- _TASK BRIEF_: Edit the lines in the records below, from the line with "Canac circulaire" up to and including the line with "flyer / circulaire", so that "weekly" becomes "monthly", and change nothing else.

== STORED DATA

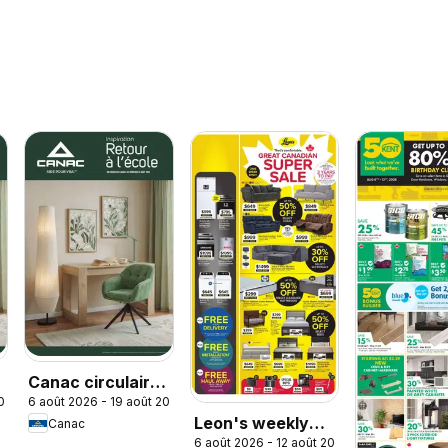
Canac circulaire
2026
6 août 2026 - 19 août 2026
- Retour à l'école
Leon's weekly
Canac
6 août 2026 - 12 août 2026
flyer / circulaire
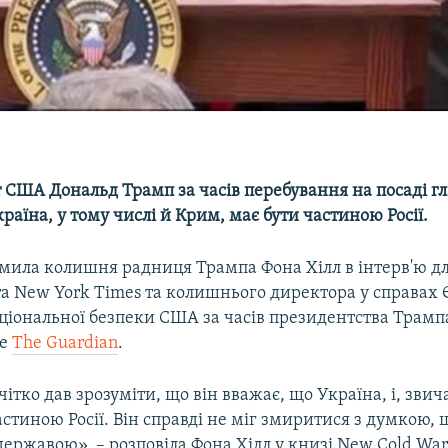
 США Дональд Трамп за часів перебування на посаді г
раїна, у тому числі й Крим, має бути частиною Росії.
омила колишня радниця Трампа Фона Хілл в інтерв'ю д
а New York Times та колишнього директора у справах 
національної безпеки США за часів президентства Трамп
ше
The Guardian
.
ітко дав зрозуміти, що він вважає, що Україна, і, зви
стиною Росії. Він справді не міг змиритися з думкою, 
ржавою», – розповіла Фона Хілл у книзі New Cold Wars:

====
== STORED DATA

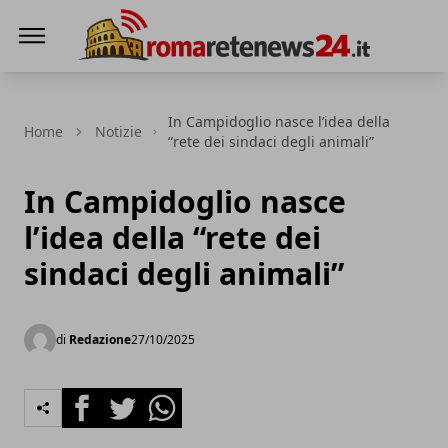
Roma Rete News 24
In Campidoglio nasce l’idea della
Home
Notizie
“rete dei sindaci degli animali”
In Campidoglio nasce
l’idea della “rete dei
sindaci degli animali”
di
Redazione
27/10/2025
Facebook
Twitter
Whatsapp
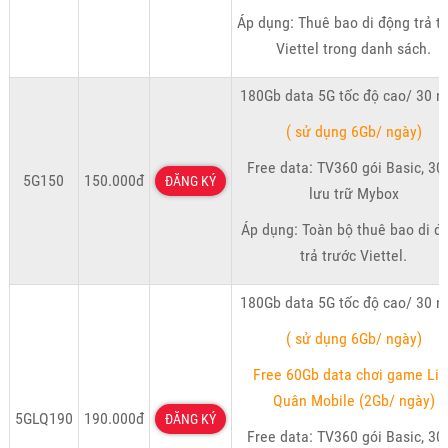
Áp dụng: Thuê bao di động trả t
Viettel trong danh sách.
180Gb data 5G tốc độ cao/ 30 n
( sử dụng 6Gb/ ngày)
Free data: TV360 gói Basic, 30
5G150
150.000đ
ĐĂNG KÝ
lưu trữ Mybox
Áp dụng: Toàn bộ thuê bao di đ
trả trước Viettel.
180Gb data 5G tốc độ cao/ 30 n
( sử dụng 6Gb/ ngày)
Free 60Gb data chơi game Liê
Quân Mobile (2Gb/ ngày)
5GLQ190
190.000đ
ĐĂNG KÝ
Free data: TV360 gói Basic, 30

====

- _ANSWER BOX_:
Canac circulaire
2026
6 août 2026 - 19 août 2026
- Retour à l'école
Leon's monthly
Canac
6 août 2026 - 12 août 2026
flyer / circulaire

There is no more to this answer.